## Task material
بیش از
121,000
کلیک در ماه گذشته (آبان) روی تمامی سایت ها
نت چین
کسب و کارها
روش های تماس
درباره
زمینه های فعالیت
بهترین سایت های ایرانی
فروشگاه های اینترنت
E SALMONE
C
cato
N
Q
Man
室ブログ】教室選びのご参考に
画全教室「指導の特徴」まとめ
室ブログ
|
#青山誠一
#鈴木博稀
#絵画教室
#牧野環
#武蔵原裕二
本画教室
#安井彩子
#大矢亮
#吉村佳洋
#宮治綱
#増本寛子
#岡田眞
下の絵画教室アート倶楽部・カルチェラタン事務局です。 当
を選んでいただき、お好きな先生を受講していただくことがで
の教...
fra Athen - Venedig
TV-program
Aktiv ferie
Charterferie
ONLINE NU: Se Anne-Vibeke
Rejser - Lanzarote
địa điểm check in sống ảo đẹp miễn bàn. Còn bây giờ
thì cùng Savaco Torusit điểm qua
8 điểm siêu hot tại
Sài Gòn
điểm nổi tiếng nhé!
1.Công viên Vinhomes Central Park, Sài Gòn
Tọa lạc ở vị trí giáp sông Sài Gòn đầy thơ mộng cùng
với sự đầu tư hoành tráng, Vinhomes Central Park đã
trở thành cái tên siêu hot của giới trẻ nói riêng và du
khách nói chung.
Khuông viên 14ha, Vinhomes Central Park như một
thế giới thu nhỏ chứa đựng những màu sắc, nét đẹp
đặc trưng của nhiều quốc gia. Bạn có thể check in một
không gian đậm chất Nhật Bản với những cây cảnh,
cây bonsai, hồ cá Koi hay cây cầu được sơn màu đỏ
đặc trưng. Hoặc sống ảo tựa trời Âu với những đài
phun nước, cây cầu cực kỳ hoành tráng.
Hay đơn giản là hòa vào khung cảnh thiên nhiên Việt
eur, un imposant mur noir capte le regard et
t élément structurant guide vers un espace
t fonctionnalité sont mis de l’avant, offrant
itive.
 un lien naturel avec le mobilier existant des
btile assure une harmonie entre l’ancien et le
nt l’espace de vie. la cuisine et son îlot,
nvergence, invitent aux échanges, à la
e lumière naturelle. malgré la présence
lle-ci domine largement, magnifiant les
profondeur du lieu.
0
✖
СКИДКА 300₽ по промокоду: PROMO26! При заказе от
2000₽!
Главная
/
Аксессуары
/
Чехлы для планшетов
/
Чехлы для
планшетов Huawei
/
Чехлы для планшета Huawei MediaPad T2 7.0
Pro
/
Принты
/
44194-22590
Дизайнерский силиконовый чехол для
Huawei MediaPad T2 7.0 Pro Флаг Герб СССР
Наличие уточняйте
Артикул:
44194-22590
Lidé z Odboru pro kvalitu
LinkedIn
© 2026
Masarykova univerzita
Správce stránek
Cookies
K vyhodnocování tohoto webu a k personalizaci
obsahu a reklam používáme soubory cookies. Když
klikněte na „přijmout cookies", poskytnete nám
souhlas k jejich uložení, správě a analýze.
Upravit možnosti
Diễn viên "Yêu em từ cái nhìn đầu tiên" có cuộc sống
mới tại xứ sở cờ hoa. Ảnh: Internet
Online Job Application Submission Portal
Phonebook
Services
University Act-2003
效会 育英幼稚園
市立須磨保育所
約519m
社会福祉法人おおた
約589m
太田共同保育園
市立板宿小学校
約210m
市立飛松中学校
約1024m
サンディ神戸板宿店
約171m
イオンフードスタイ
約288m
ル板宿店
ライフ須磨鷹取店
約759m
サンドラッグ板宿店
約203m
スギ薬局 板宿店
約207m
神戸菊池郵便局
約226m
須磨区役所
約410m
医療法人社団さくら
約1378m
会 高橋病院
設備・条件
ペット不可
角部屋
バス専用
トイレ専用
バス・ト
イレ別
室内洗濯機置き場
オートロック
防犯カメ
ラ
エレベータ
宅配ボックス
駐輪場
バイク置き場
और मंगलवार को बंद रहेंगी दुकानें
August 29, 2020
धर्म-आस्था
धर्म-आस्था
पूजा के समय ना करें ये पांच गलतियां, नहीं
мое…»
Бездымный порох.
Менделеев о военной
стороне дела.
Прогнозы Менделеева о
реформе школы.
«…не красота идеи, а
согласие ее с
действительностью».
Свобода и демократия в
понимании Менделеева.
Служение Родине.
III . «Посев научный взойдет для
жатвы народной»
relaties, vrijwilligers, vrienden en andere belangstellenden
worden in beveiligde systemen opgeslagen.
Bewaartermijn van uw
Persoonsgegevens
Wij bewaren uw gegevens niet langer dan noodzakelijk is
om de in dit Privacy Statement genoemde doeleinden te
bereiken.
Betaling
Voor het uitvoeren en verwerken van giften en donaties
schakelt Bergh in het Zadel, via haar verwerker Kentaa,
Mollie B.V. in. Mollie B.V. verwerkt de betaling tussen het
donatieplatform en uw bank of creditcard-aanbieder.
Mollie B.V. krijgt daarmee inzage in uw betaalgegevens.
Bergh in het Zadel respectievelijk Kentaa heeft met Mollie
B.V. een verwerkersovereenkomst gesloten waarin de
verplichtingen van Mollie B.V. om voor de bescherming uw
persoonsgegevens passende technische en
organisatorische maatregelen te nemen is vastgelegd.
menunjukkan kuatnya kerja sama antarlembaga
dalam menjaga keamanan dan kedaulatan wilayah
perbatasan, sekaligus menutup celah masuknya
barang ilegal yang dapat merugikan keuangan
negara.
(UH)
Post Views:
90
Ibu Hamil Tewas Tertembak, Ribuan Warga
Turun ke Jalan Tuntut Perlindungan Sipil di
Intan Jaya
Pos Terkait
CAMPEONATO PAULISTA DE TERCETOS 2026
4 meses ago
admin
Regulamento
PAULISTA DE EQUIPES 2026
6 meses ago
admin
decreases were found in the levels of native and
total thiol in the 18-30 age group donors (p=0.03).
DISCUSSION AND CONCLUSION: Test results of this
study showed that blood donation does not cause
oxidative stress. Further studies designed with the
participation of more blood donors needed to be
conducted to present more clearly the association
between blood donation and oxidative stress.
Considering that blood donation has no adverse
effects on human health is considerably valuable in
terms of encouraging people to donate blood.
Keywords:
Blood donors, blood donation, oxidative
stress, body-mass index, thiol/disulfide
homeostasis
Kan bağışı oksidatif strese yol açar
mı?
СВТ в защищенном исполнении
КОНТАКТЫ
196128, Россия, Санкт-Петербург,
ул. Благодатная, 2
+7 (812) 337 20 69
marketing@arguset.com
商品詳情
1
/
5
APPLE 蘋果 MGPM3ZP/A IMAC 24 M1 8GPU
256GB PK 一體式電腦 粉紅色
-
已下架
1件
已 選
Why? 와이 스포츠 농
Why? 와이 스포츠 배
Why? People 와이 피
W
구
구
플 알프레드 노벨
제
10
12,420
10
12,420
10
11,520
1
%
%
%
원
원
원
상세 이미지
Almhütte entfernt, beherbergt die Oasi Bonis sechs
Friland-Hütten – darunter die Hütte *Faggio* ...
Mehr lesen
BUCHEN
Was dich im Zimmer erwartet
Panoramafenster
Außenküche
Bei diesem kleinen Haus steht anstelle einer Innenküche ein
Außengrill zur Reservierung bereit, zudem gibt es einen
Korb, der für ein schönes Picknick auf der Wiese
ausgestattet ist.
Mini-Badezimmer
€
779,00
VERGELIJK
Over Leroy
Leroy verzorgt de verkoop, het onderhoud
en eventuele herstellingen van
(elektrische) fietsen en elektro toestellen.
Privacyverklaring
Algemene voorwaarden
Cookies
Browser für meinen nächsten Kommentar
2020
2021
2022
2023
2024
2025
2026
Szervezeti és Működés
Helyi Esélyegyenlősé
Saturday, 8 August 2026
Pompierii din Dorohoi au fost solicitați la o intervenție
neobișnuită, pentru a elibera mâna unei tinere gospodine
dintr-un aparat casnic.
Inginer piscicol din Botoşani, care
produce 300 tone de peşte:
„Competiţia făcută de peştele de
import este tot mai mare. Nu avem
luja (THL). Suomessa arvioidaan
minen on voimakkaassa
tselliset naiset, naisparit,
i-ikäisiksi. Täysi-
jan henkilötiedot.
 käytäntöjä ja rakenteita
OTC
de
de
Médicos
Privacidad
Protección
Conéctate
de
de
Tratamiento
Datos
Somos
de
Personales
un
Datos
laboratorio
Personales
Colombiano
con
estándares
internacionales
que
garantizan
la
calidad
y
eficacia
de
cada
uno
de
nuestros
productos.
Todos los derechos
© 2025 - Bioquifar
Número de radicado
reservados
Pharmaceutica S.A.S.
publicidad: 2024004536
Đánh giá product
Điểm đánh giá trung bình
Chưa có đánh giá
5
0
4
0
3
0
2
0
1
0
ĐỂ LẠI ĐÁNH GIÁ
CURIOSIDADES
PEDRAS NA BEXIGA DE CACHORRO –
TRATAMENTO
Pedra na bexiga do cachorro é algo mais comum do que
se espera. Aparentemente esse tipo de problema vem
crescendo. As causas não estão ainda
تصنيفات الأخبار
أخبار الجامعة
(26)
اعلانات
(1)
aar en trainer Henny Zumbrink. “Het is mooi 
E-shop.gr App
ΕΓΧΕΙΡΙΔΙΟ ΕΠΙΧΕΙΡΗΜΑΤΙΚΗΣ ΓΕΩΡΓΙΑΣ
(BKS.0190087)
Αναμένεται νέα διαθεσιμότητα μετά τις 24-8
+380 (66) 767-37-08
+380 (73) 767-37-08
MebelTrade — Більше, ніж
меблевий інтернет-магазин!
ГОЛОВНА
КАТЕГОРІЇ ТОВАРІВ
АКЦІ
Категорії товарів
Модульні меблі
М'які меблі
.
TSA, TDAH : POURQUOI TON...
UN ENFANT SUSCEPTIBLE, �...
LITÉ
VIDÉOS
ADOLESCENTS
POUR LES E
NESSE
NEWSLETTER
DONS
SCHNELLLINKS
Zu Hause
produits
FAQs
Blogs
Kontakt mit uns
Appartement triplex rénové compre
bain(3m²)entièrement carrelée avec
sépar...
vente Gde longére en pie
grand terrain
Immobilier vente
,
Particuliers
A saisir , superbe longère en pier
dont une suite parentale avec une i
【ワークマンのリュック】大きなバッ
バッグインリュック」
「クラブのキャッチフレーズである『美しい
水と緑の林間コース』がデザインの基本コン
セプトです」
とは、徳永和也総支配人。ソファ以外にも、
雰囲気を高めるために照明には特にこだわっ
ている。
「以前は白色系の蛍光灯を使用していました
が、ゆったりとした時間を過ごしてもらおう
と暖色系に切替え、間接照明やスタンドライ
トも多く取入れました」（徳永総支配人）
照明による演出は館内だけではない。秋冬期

## Exercise goal
The lines to retype run from the start of the entries through the line containing "nt l’espace de"; reproduce them exactly and add nothing.

## Exercise output
بیش از
121,000
کلیک در ماه گذشته (آبان) روی تمامی سایت ها
نت چین
کسب و کارها
روش های تماس
درباره
زمینه های فعالیت
بهترین سایت های ایرانی
فروشگاه های اینترنت
E SALMONE
C
cato
N
Q
Man
室ブログ】教室選びのご参考に
画全教室「指導の特徴」まとめ
室ブログ
|
#青山誠一
#鈴木博稀
#絵画教室
#牧野環
#武蔵原裕二
本画教室
#安井彩子
#大矢亮
#吉村佳洋
#宮治綱
#増本寛子
#岡田眞
下の絵画教室アート倶楽部・カルチェラタン事務局です。 当
を選んでいただき、お好きな先生を受講していただくことがで
の教...
fra Athen - Venedig
TV-program
Aktiv ferie
Charterferie
ONLINE NU: Se Anne-Vibeke
Rejser - Lanzarote
địa điểm check in sống ảo đẹp miễn bàn. Còn bây giờ
thì cùng Savaco Torusit điểm qua
8 điểm siêu hot tại
Sài Gòn
điểm nổi tiếng nhé!
1.Công viên Vinhomes Central Park, Sài Gòn
Tọa lạc ở vị trí giáp sông Sài Gòn đầy thơ mộng cùng
với sự đầu tư hoành tráng, Vinhomes Central Park đã
trở thành cái tên siêu hot của giới trẻ nói riêng và du
khách nói chung.
Khuông viên 14ha, Vinhomes Central Park như một
thế giới thu nhỏ chứa đựng những màu sắc, nét đẹp
đặc trưng của nhiều quốc gia. Bạn có thể check in một
không gian đậm chất Nhật Bản với những cây cảnh,
cây bonsai, hồ cá Koi hay cây cầu được sơn màu đỏ
đặc trưng. Hoặc sống ảo tựa trời Âu với những đài
phun nước, cây cầu cực kỳ hoành tráng.
Hay đơn giản là hòa vào khung cảnh thiên nhiên Việt
eur, un imposant mur noir capte le regard et
t élément structurant guide vers un espace
t fonctionnalité sont mis de l’avant, offrant
itive.
 un lien naturel avec le mobilier existant des
btile assure une harmonie entre l’ancien et le
nt l’espace de vie. la cuisine et son îlot,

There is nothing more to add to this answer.